◆ **Task prompt**: Please retype everything in the passage on Hart-Miller Island from "Hart-Miller Island is" down to "Maryland Ornithological Society.", matching the wording and punctuation of the passage.

Hart-Miller Island is an artificial island constructed from the severely eroded remnants of two islands in the Chesapeake Bay and millions of cubic yards of dredged material from the Bay?s shipping channels. The island is divided by a dike into two ?cells?. The north cell contains extensive mudflats, which attract some of the largest concentrations of migrating shorebirds in Maryland. The site is owned by the State of Maryland. The Maryland Environmental Service (MES) operates the dredged material placement facility for the Maryland Port Administration (MPA). The island is accessible only by boat and public access to most of the island is limited. Birders can visit the island on scheduled field trips organized by bird clubs affiliated to the Maryland Ornithological Society.

Ornithological Summary

Daily numbers of shorebirds regularly exceed 1,000 in Spring and Fall, and can top 10,000 in years when water levels are ideal. The most numerous shorebird species are Semipalmated Sandpiper, Lesser Yellowlegs, Least Sandpiper, and Semipalmated Plover. The mudflats also act as a roost site for significant numbers of migrating Caspian Terns; 300-600 are regularly present during both Spring and Fall. In 2004, three species of high conservation priority in Maryland and DC bred here in small numbers. These were: the coastal plain subspecies of Swamp Sparrow, listed by the DNR as In Need of Conservation in Maryland, Spotted Sandpiper, a rare species in the state, and Willow Flycatcher, an Audubon WatchList species in the Yellow category.

◆ **The data**:
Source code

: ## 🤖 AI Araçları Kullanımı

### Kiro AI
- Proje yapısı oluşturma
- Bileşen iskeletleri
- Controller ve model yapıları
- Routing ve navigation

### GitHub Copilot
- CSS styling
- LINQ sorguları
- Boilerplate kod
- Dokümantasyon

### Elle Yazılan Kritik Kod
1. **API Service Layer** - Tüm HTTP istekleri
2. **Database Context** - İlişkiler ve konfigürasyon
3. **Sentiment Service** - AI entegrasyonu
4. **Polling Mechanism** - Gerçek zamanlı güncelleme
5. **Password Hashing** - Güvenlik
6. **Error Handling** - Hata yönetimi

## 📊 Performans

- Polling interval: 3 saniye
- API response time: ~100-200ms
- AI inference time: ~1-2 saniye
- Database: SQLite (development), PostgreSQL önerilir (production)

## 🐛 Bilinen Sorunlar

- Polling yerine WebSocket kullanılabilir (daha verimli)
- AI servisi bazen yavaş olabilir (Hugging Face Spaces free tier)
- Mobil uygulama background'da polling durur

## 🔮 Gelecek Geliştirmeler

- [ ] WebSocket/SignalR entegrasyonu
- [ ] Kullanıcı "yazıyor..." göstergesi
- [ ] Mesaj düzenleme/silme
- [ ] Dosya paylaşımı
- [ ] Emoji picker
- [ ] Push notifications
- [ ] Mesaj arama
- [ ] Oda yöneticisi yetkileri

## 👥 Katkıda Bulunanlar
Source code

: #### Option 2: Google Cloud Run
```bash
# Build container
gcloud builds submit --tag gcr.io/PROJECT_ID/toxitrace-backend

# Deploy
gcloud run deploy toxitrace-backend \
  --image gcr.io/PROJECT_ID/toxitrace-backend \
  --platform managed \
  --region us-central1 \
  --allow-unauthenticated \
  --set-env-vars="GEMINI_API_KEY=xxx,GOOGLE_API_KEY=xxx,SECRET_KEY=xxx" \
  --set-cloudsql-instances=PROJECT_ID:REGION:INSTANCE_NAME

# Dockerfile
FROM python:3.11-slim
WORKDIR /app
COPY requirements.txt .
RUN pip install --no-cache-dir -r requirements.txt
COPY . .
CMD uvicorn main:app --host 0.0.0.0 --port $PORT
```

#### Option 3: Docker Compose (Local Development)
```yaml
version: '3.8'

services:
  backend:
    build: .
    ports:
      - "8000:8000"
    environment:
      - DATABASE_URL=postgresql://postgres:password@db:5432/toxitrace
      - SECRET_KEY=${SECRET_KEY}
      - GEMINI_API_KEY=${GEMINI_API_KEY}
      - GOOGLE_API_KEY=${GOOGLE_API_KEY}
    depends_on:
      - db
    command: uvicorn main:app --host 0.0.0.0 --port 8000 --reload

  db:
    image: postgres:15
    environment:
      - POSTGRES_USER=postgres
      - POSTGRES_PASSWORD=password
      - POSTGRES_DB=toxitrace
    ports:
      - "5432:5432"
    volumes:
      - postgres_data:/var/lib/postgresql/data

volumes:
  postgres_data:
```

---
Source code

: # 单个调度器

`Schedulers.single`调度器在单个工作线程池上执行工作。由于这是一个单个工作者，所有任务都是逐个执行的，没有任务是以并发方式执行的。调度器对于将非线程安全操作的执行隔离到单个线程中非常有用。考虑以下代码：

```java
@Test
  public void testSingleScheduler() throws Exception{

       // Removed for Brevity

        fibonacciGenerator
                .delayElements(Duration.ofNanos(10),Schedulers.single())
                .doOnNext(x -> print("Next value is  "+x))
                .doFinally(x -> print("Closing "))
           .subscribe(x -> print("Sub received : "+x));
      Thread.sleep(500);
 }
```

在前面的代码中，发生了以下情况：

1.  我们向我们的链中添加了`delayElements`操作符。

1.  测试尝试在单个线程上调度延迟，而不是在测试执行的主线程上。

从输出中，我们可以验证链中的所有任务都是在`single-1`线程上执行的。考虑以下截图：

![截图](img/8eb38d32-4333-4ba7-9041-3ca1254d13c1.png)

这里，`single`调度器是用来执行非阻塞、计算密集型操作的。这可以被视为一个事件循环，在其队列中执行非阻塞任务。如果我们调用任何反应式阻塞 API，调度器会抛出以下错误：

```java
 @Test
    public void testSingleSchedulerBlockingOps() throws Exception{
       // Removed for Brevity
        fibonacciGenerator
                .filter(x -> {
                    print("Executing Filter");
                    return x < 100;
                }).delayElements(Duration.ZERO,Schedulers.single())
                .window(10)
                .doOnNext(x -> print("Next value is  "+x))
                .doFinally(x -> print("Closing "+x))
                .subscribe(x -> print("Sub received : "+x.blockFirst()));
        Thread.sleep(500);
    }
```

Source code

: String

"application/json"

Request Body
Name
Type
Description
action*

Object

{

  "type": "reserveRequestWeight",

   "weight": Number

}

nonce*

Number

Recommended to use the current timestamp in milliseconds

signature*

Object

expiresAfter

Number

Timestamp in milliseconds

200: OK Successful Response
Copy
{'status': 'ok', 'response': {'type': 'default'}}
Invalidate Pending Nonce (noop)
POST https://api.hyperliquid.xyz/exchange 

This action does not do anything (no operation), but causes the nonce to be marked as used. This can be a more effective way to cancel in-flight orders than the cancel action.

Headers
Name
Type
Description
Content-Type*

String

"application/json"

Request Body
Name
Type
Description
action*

◆ **Result below**:
Hart-Miller Island is an artificial island constructed from the severely eroded remnants of two islands in the Chesapeake Bay and millions of cubic yards of dredged material from the Bay?s shipping channels. The island is divided by a dike into two ?cells?. The north cell contains extensive mudflats, which attract some of the largest concentrations of migrating shorebirds in Maryland. The site is owned by the State of Maryland. The Maryland Environmental Service (MES) operates the dredged material placement facility for the Maryland Port Administration (MPA). The island is accessible only by boat and public access to most of the island is limited. Birders can visit the island on scheduled field trips organized by bird clubs affiliated to the Maryland Ornithological Society.